Würden Sie nicht auch gerne einmal Mäuschen in den streng geheimen Designabteilungen der Autohersteller sein? Sehen, was kaum jemand sehen darf. Oder um entscheiden zu können, welches Design am besten aussieht. Doch das ist gar nicht so einfach, fünf bis sechs Jahre vor dem Marktstart. 

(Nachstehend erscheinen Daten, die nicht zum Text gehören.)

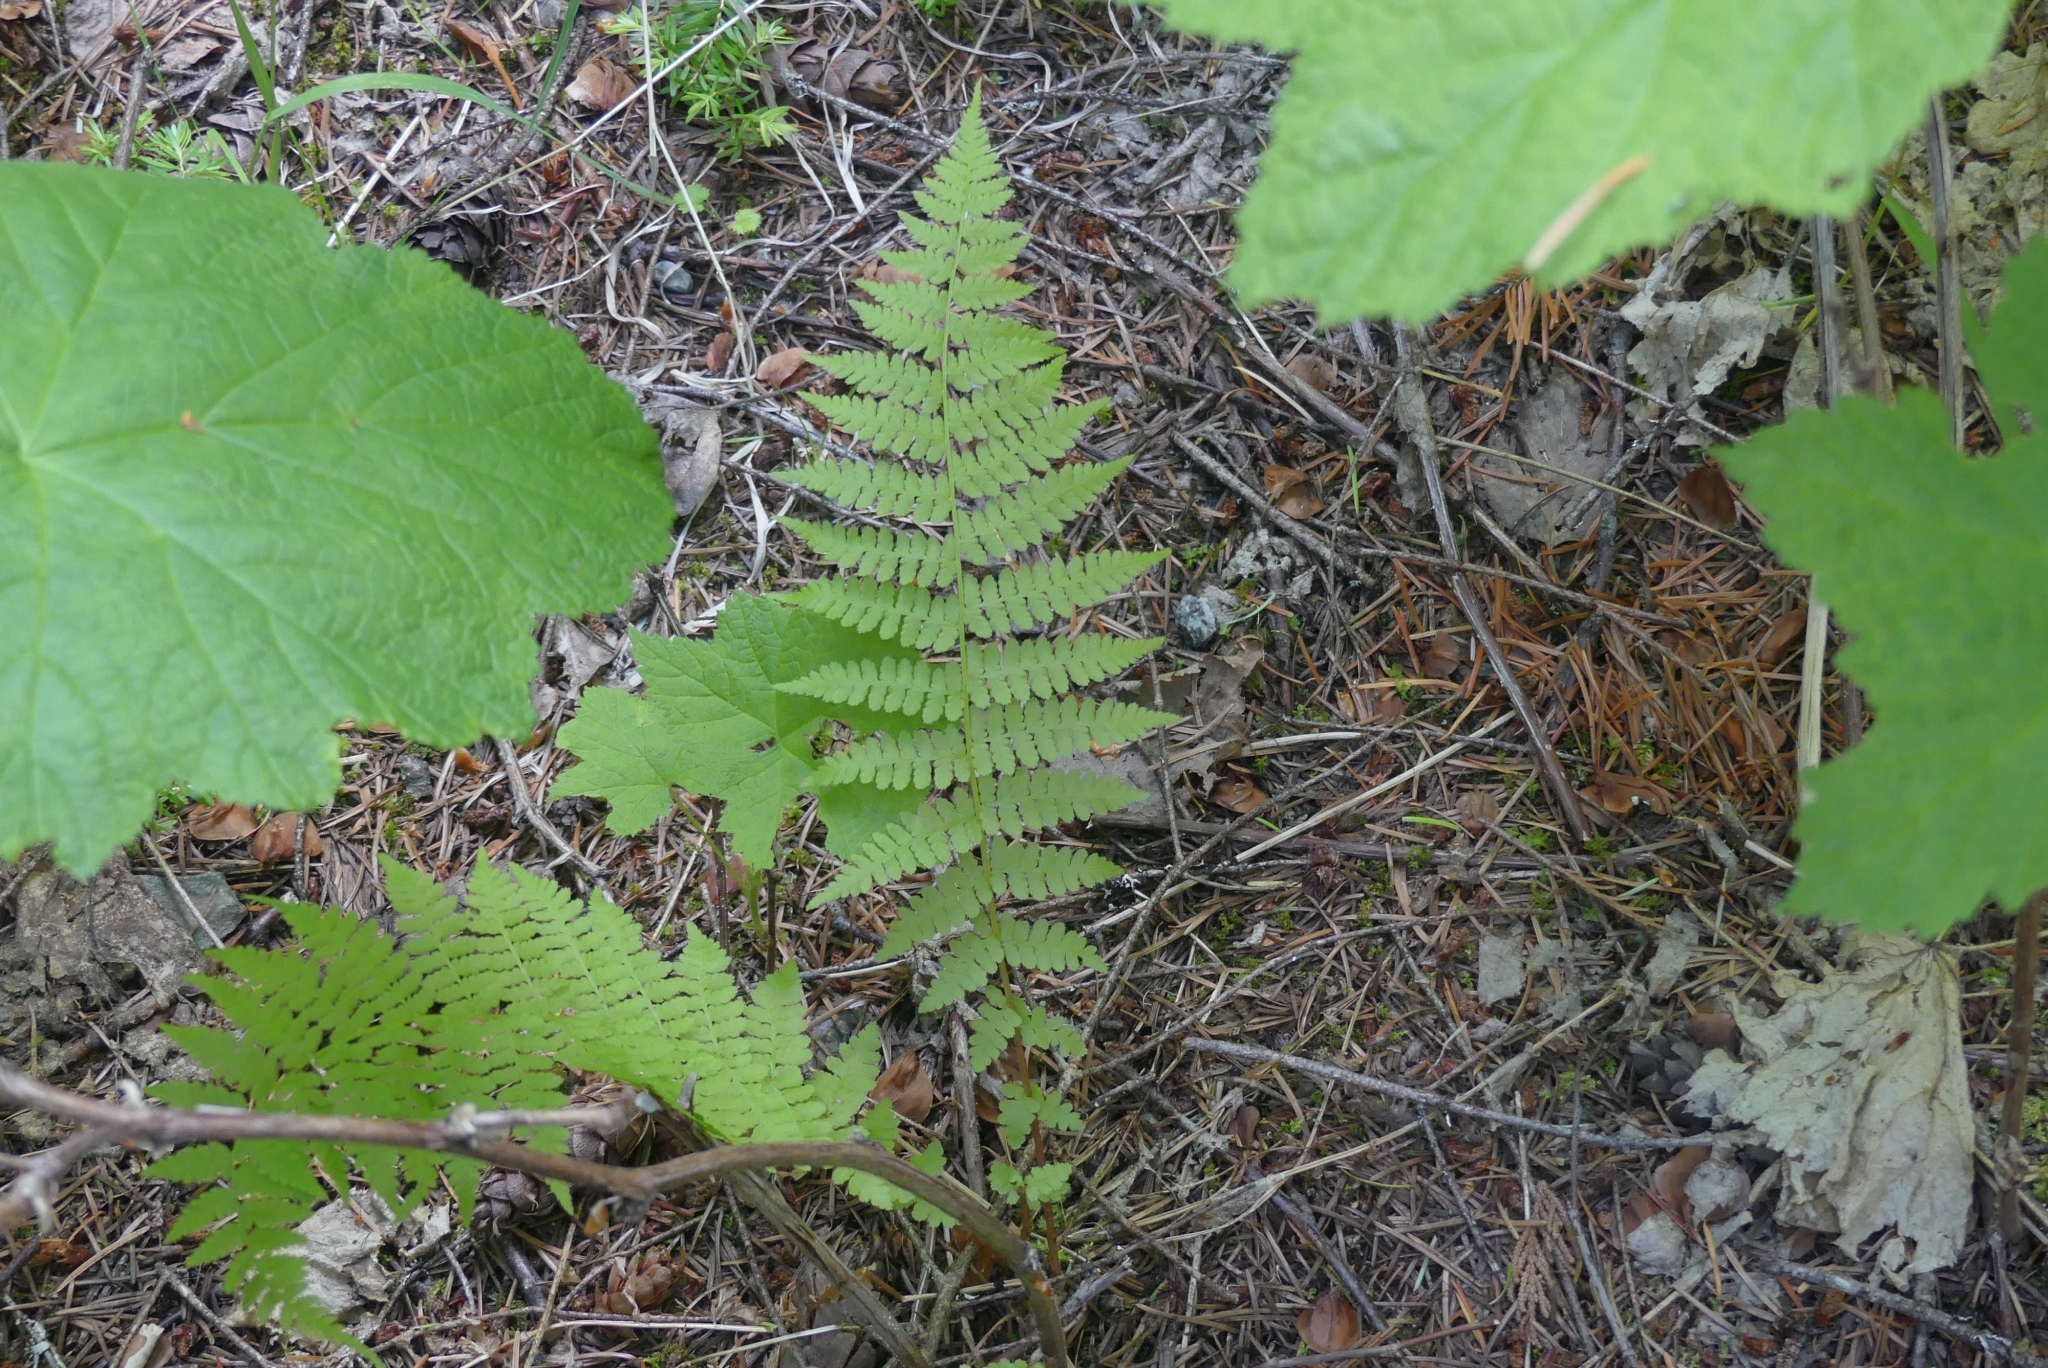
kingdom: Plantae
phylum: Tracheophyta
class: Polypodiopsida
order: Polypodiales
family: Athyriaceae
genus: Athyrium
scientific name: Athyrium cyclosorum
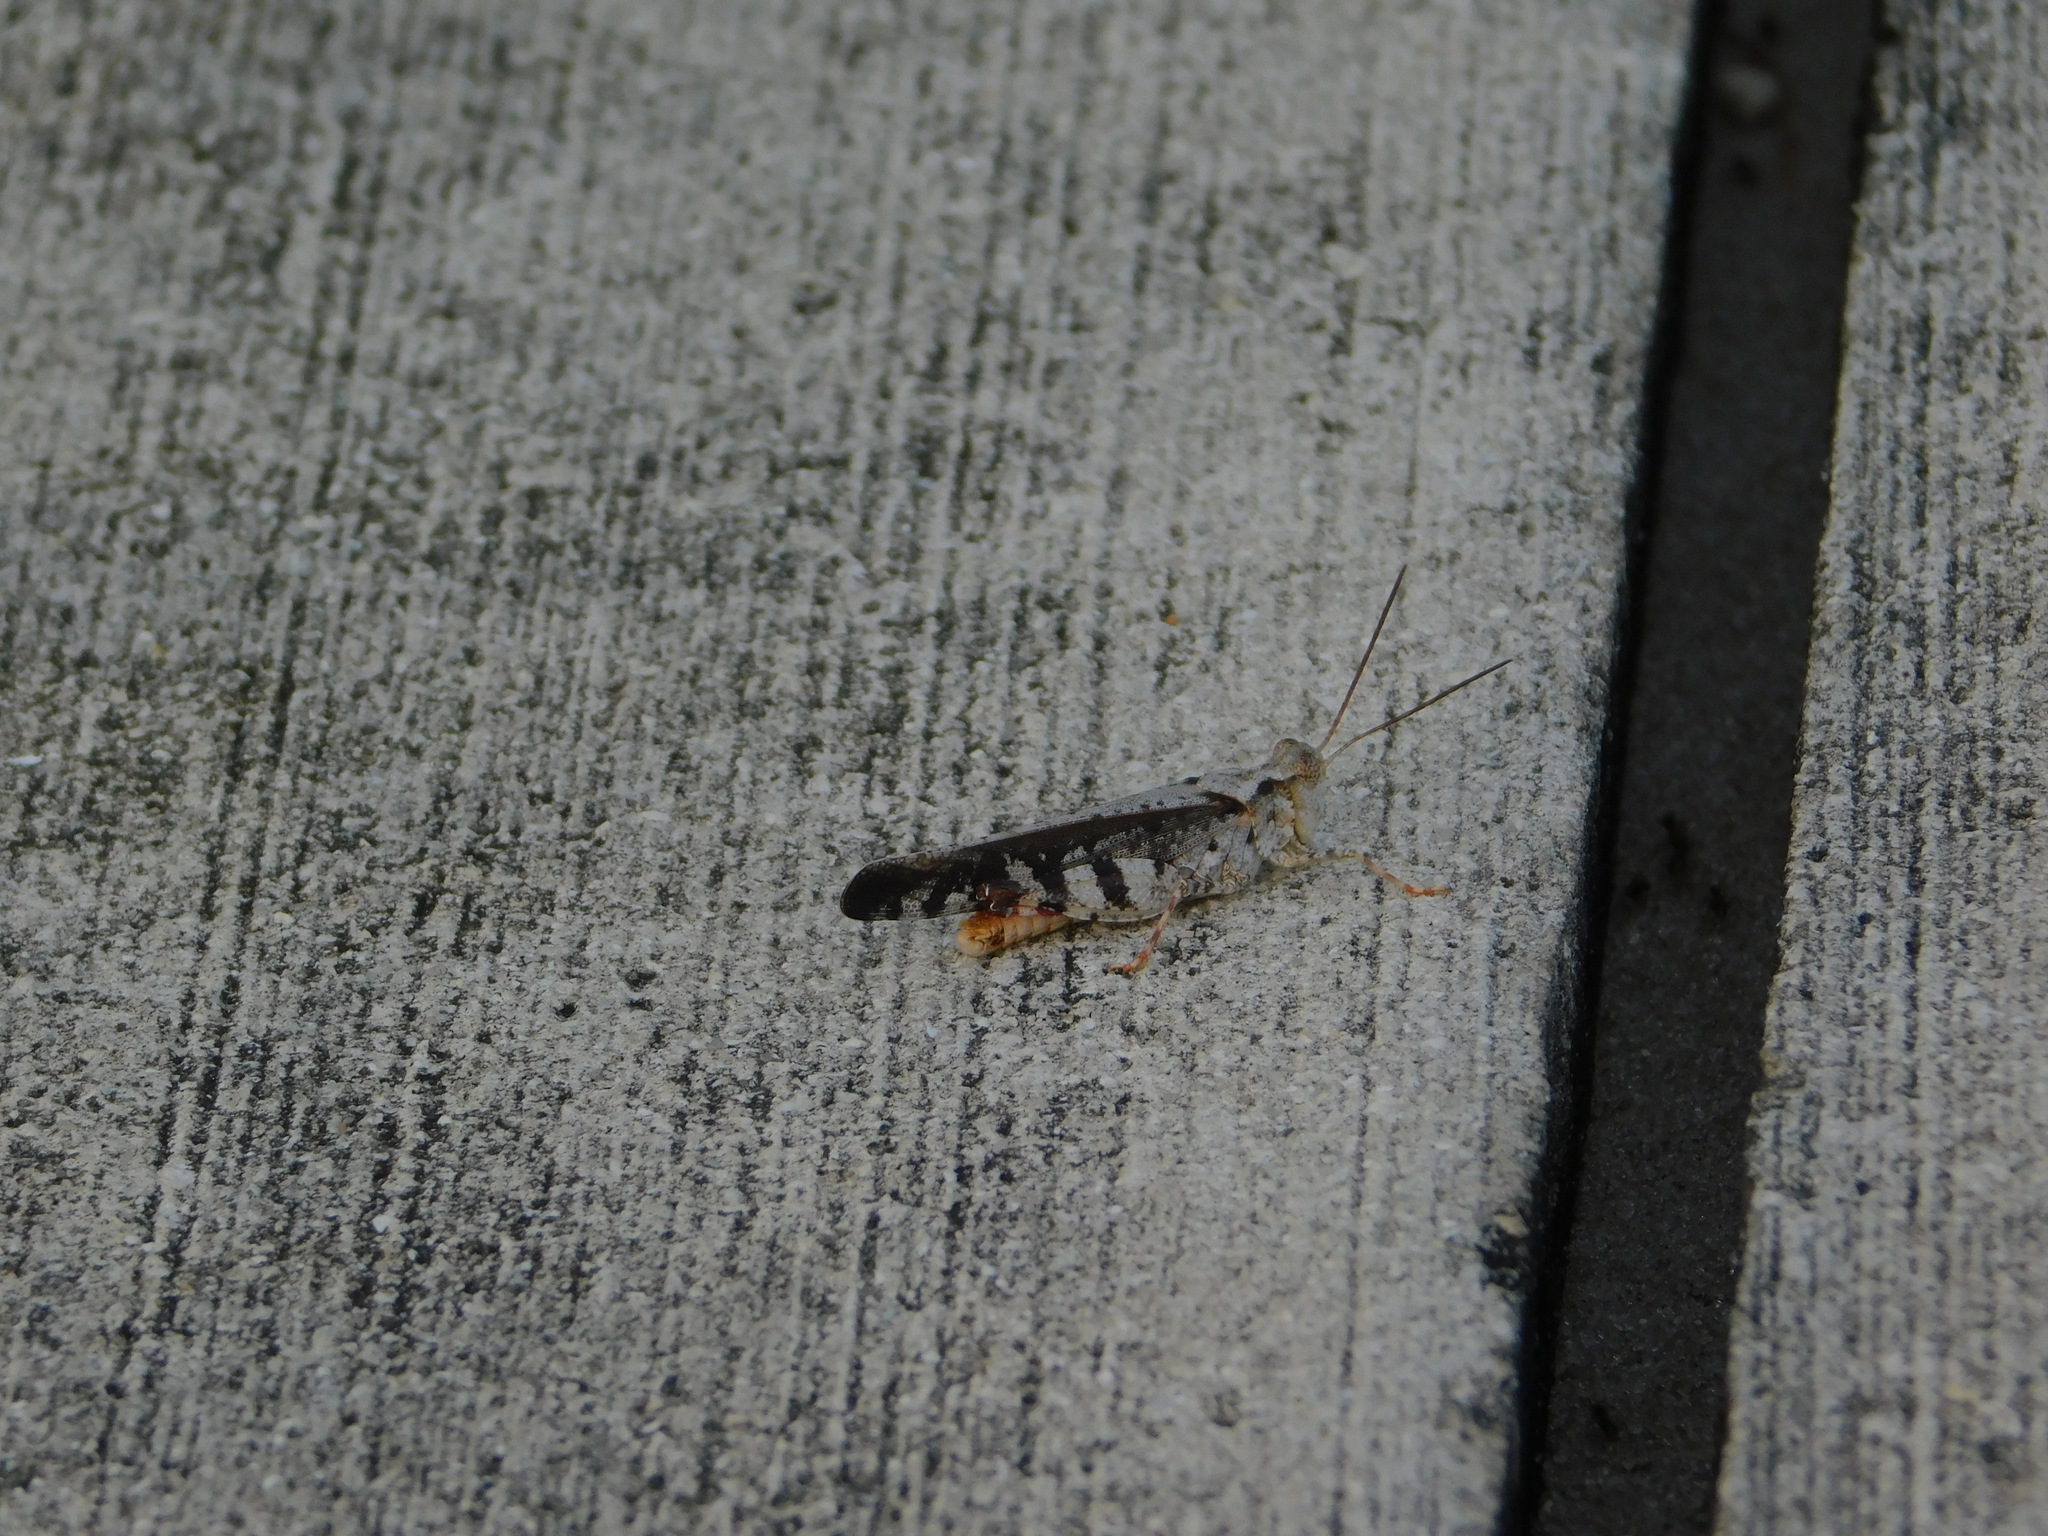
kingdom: Animalia
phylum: Arthropoda
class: Insecta
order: Orthoptera
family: Acrididae
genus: Spharagemon
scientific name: Spharagemon marmoratum
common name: Marbled grasshopper
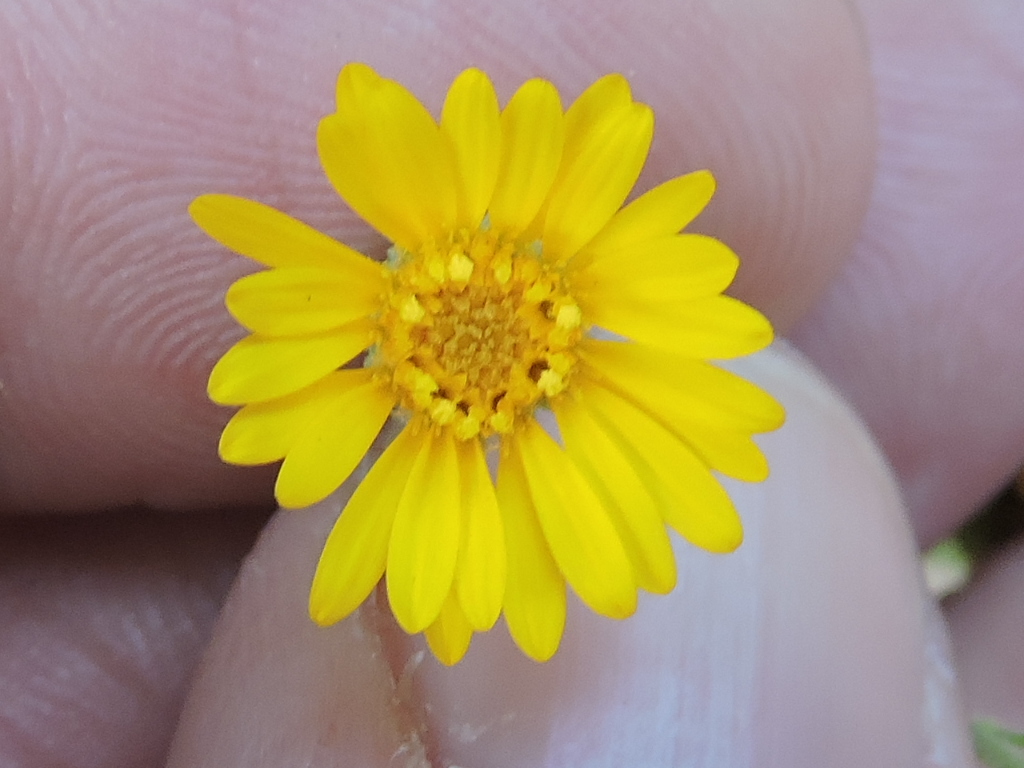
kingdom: Plantae
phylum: Tracheophyta
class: Magnoliopsida
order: Asterales
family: Asteraceae
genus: Heterotheca
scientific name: Heterotheca subaxillaris
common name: Camphorweed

Ein neues, spannendes Buch nimmt uns nun mit zum Ford-Design der 1970er- und 1980er-Jahre. "Secret Fords" heißt es und stammt aus der Feder von Steve Saxty. Steve, der einst selbst als Designer bei Ford tätig war, hat wahre Schätze aus dem Archiv gehoben. So sieht der Leser erstmals die schon sehr seriennah wirkenden Entwürfe für einen neuen Capri, dessen Optik an den VW Scirocco II erinnert. 

Und man begegnet Erika, Toni und DE1. Wie bitte? Nun, hinter diesen Codenamen verbergen sich die dritte Generation des Escort (Erika), der Sierra (Toni) und der Scorpio (DE1). Ihre Design-Entwicklung bis zum finalen Ergebnis wird spannend erläutert, ebenso das Projekt "Bobcat" alias Fiesta.

Das Buch enthüllt eine erstaunliche, kaum zu glaubende Anzahl von Unikaten, Prototypen und eingestellten Autos, die geheim gehalten wurden. Sie werden durch bisher private Fotos und außerordentlich seltene Designskizzen enthüllt.

Ford gewährte dem Autor erstmalig Zugang zu seinen vertraulichsten Archiven, und mehr als 50 ehemalige Ford-Designer und -Ingenieure öffneten ihre lange verborgenen privaten Akten. Ein zweiter Teil, der die 1990er- und 2000er-Jahre behandelt, ist übrigens bereits in Arbeit.

Üppig bebildert, fällt der englische Text des über 300 Seiten starken Buches für deutschsprachige Leser nicht allzu negativ ins Gewicht. Steve erläutert auf vielen großformatigen Doppelseiten die jeweiligen Designentwürfe ausführlich und kenntnisreich. Ein Glossar der wichtigsten Design-Begriffe hilft beim Verständnis.

Und so taucht man immer tiefer in die Materie ein, zumal das Buch spannend geschrieben ist. Wir lernen Designer-Helden wie Harm Lagaay (später Porsche), Pinky Lai (er entwarf den BMW 3er E36) oder Patrick Le Quement (später Renault) kennen. Sie alle schufen bei Ford noch ohne große Computer-Hilfe aufsehenerregende Entwürfe, die manchmal wirken, als könne man sich direkt hineinsetzen und losfahren. 

Doch damit nicht genug: Der Leser erfährt auch einiges über die bisweilen unübersichtliche Gliederung des riesigen Ford-Konzerns, der sogar eine eigene Fluglinie besaß. Design-Studios in Großbritannien und Deutschland konkurrierten mit den USA und Ghia in Italien. Über allem thronte Henry Ford II. als Firmenpatriach. 

Eine von vielen Anekdoten, die das Buch würzen: Henry Ford II. mochte keine Klappscheinwerfer, weshalb es erst nach seinem Rückzug 1979/80 Modelle der Marke mit diesem Gimmick gab. Viel Raum nehmen auch die sportlichen Derivate bekannter Modelle bis hin zur Entwicklung des extremen RS200 ein. 

Fazit: Mit mindestens 40 Pfund (umgerechnet rund 46 Euro) erscheint "Secret Fords" auf den ersten Blick nicht gerade günstig. Aber angesichts seines üppigen Umfangs und unglaublichen Informationsgehalt ist das Geld gut angelegt. Bestellbar ist das Buch über die Homepage des Autors.